Le site de vulgarisation scientifique de l’Université de Liège. ULg, Université de Liège

Mediation at School
5/16/12

Assessment and prospects

Mediation as an operational system still does not have an acquired legitimacy within the institutions. ‘The reception of mediation is variable and never occurs without some conflict as it brings into question the in principle asymmetrical practices and power relationships between pupil and teacher. This bringing into question, in particular for the adults who are expected to be the ones who implement it, is always difficult. For a school Head Teacher, for example, it involves accepting into his or her school somebody over whom he or she has little or no influence: one can understand that it is difficult, all the more so in that, in practice, the mediators sometimes take on a role that others were fulfilling already. We in any case have observed that mediation obliges the actors of the school world – parents, pupils and teachers – to reposition themselves in relation to each other. In this context, the relationships these people have with the mediators take time to be consolidated,’ explains Baptiste Dethier. And Professor Kuty adds: ‘the mediator arrives on a terrain on which certain actors intend to maintain a function which they consider legitimate. Others, on the other hand, appreciate the evolution. What outcome will this conflict lead to?

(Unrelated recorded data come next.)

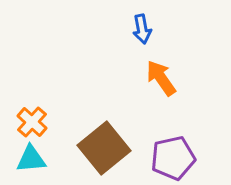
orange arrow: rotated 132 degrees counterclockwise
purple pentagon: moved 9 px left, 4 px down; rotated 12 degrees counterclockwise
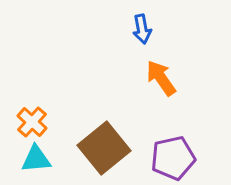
cyan triangle: moved 5 px right
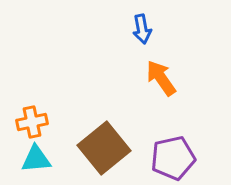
orange cross: rotated 36 degrees clockwise
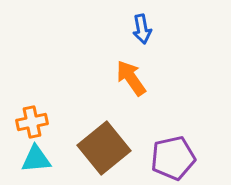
orange arrow: moved 30 px left
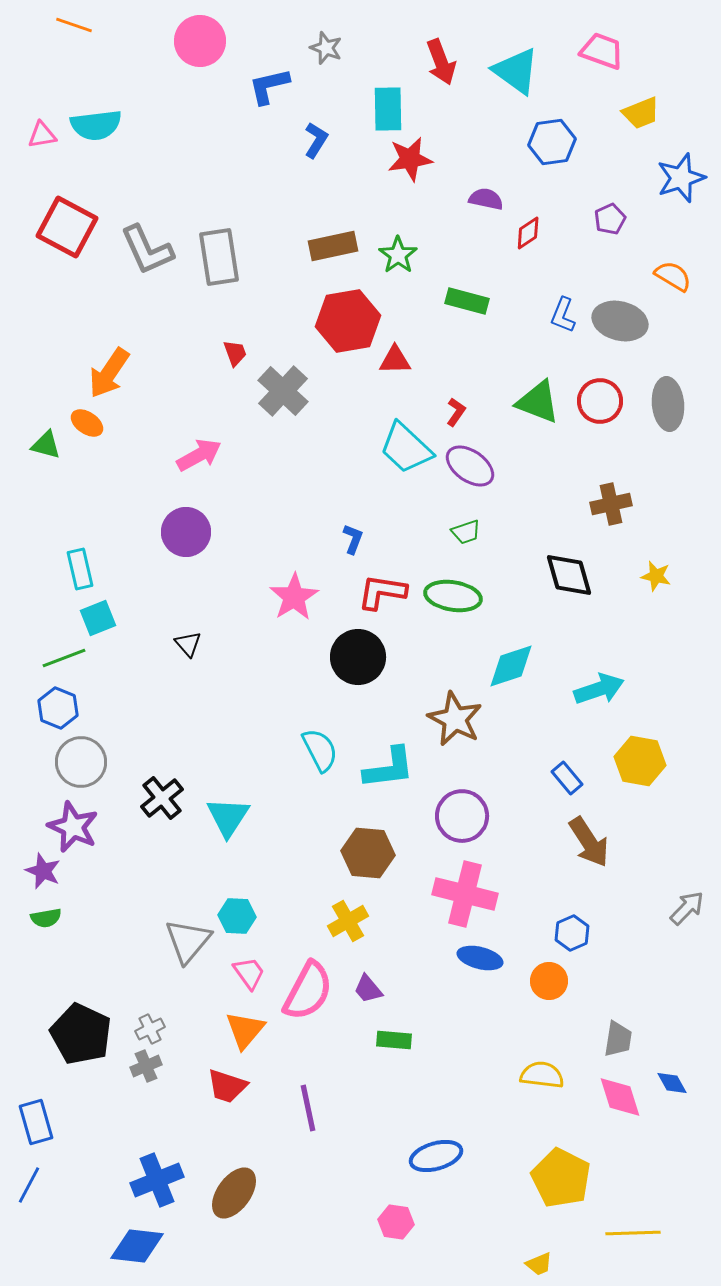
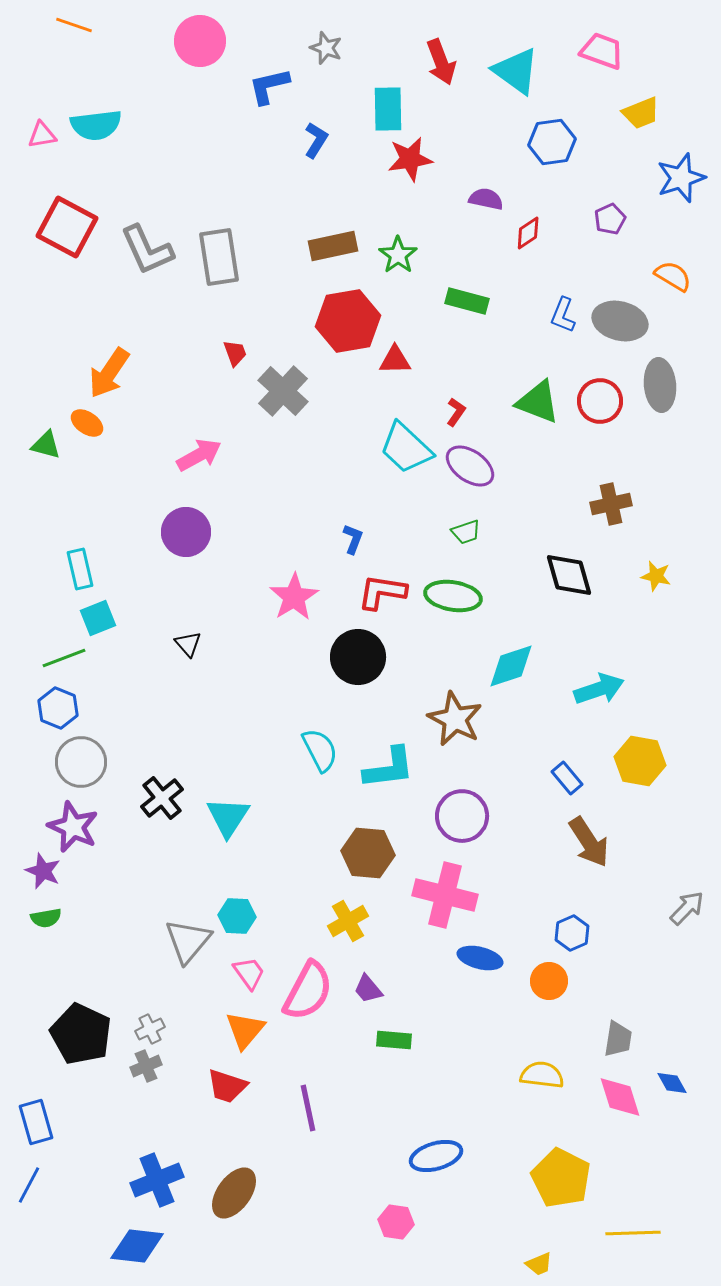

Let us hope that it goes in the direction of a normative pluralism, thanks to new alliances between the actors of the school world.’ The long chapter by Baptiste Dethier nonetheless brings out the fact, from the mouths of the mediators he has patiently interviewed, that mediation remains relatively well accepted, when all is said and done, in particular by pupils, and meets a need. ‘It provides a remedy to a real suffering in relationships at school, which we could summarise by saying that both the pupils and the teachers feel that they are neither heard nor acknowledged in their respective roles.’ Mediation, apparently in step with a society in which it is practiced today, manages to encourage a relational climate within schools. ‘A doctor one day confided to me that he saw himself as a resources consultant in the life trajectory of the patient,’ adds Olgierd Kuty. ‘This is something other than having the role of instilling standards of conduct and practice. It was an attitude involving making available resources, which the patient however consumes in complete autonomy. There is something of that in the role of the school mediator today.’

In its final pages, the book by Kuty, Schoenaers, Dubois and Dethier, offering thoughts on the next diffusion of mediation in the school world, puts forward the hypothesis of a mediation ‘in a structuring and operationalisation phase,’ beyond the polysemy, polycentrism and polymorphism which characterises it at the moment. ‘Any organisational innovation generally begins with a ‘chaotic’ moment of birth. [...] Mediation-scolaire1Actors linked together take possession of a new idea, appropriate it in their own manner and give it a particular consistency without necessarily interacting with each other. It is only subsequently that an action structuring phase comes into being,’ writes Frédéric Schoenaers. It is to the study of this structuring phase and thus the legitimisation of school mediation that Baptiste Dethier will devote part of his doctoral research, which will examine ‘how mediation in schools is made concrete,’ and will raise the question, amongst others, of mediation as a new dimension in teachers’ professional practice.